EXTRACTED TEXT:
RealTime IT News

ChoicePoint Makes Fraud Detection Buy

ChoicePoint, which had the personal information of 145,000 people pried from its grasp recently, has improved its ability to help financial service and insurance customers detect fraudulent activity.

The company, one of the largest data warehouses in the U.S., with Social Security numbers and credit reports on almost every American, said it acquired fraud-detection software maker Magnify, Inc.

Terms of the deal were not made public.

Magnify makes software that helps customers identify any suspicious activity and determine which courses of action will yield the greatest financial return. Magnify also makes analytics software called FraudFocus, which provides an ongoing status review within organizations.

Magnify's technology is expected to help ChoicePoint's insurance carrier and financial services customers make significant inroads in fraud losses.

The buy is important for Alpharetta, Ga.-based, ChoicePoint, which had its credibility shattered this winter when it reported that it had accidentally sold personal information on at least 145,000 Americans to perpetrators posing as legitimate companies.

ChoicePoint spokesman Chuck Jones denied that the move was an effort to better endear ChoicePoint to the public in the wake of the fraud.

Jones said the deal "furthers ChoicePoint's acquisition strategy of acquiring companies that either add new technologies or new data sets, or new customers."

But there's no denying ChoicePoint is on its heels. A fraud detection purchase can show customers ChoicePoint is serious about shoring up customer data.

While there were few instances where consumer data was actually misused, the gaffe riled Congress. One week after the error, members of Congress called for hearings to decide what to do about the egregious mishandling of sensitive information.

SUPPLIED ENTRIES:

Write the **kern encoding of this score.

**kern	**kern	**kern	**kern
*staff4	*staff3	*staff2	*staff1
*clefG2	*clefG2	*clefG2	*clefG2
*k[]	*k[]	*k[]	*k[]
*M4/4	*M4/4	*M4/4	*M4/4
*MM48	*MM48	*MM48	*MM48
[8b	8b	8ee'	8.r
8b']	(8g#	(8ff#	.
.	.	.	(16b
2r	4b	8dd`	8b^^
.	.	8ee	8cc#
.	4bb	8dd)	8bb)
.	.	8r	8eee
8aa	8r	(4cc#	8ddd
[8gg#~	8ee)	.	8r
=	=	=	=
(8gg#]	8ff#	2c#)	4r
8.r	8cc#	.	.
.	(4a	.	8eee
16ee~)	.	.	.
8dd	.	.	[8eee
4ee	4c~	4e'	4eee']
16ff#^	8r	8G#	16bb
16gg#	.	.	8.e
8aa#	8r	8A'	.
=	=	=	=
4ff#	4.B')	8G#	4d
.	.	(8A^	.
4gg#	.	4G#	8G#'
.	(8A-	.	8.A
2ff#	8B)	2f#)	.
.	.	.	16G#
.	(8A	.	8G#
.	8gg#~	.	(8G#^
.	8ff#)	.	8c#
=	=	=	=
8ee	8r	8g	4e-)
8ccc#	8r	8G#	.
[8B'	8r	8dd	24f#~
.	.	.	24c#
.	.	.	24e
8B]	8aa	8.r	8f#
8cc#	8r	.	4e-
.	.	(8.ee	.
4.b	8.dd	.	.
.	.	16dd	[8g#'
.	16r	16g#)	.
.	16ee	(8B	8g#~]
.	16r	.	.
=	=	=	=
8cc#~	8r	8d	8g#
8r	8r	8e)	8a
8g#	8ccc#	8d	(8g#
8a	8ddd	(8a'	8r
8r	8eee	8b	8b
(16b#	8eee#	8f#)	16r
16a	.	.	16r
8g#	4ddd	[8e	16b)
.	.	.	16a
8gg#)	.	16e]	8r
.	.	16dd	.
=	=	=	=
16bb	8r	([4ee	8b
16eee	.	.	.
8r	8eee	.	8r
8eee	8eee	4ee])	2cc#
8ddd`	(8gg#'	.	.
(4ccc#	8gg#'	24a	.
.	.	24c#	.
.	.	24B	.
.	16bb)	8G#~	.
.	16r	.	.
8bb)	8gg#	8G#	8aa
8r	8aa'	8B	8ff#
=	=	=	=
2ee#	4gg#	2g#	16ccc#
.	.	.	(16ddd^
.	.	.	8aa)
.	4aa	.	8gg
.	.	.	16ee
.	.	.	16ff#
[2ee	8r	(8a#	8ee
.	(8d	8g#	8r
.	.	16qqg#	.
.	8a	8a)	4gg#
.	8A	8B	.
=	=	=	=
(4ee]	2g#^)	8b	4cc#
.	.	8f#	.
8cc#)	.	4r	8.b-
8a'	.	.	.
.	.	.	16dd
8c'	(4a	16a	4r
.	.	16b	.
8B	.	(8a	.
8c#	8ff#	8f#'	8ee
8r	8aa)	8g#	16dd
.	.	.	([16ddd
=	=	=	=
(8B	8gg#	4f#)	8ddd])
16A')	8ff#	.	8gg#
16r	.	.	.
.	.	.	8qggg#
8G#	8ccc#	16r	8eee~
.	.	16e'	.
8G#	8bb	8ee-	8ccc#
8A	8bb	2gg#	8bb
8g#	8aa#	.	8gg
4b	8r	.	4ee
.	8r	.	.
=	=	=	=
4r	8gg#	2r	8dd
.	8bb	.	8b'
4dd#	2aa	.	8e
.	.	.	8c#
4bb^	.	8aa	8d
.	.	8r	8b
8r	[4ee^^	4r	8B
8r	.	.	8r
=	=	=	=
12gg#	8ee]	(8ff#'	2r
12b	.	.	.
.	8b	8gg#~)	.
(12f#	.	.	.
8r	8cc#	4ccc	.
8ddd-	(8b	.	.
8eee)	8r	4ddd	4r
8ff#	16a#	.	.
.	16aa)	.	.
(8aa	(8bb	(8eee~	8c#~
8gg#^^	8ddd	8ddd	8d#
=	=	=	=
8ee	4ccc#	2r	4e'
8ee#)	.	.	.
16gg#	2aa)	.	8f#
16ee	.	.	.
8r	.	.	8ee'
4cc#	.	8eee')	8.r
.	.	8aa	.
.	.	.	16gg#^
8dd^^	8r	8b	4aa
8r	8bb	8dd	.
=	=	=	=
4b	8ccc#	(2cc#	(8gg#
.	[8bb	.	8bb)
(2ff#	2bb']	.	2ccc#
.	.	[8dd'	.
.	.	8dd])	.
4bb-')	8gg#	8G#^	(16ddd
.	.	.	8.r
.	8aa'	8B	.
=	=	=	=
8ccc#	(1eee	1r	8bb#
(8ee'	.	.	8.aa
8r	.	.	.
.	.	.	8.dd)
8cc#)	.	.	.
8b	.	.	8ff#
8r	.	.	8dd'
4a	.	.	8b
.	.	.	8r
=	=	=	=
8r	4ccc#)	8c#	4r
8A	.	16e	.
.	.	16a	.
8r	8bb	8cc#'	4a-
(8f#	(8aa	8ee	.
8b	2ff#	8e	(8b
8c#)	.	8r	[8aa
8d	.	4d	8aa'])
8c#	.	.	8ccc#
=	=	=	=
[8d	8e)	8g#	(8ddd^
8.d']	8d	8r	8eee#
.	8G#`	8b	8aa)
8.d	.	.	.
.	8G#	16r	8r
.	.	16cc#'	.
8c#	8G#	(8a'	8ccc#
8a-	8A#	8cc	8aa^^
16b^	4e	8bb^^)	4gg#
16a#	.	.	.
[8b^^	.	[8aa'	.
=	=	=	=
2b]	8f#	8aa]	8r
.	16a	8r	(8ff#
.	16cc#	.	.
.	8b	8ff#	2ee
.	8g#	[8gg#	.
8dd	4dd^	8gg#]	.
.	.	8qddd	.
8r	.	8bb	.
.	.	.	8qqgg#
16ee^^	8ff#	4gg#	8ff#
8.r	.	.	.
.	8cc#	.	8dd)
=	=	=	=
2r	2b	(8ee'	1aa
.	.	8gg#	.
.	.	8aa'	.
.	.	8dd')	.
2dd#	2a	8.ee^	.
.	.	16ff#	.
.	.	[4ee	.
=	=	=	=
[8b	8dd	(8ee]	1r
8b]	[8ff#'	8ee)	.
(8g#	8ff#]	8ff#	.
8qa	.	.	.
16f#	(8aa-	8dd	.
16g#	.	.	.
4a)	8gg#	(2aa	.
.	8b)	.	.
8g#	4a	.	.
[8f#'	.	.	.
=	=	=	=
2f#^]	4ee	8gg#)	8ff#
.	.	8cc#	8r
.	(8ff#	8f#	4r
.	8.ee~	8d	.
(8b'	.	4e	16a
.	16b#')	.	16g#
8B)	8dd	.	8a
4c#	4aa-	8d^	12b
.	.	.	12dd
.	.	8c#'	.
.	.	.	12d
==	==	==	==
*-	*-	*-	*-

ASSIGNMENT 1: Print the passage of the ChoicePoint article from "ChoicePoint spokesman Chuck" to "up customer data." without changing a word.
ASSIGNMENT 2: Proceed with the article on ChoicePoint's purchase of Magnify, beginning right after its final sentence.
The material is not needed for what follows.

FINAL ANSWER 1:
ChoicePoint spokesman Chuck Jones denied that the move was an effort to better endear ChoicePoint to the public in the wake of the fraud.

Jones said the deal "furthers ChoicePoint's acquisition strategy of acquiring companies that either add new technologies or new data sets, or new customers."

But there's no denying ChoicePoint is on its heels. A fraud detection purchase can show customers ChoicePoint is serious about shoring up customer data.

FINAL ANSWER 2:
Sen. Diane Feinstein (D-Calif.) used the ChoicePoint incident to fortify legislation she has already introduced to require data-collection companies to notify individuals if there is a breach in their data system. California is the only state to have such a law.

Sen. John Corzine (D-N.J.) proposed a bill that would require companies, including financial institutions and other commercial entities, such as third-party data collectors like ChoicePoint, to establish security systems to shield the personal information they maintain for their customers.

The house panel later heard support for federal legislation requiring data-collection companies to report security breaches to consumers.

Since reporting the theft in February, ChoicePoint has made significant changes to its business, halting the sale of Social Security numbers, drivers licenses and other sensitive data except in certain market segments.

ChoicePoint continues to support consumer transactions where the data is needed to nurture relationships, such as insurance, employment and tenant screening. It also provides authentication or fraud prevention tools to governments and large corporate customers where consumers have existing relationships.

The purchase of Magnify is expected to close in a few weeks. ChoicePoint will retain all Magnify employees and the Magnify headquarters, which is based in Chicago, Jones said.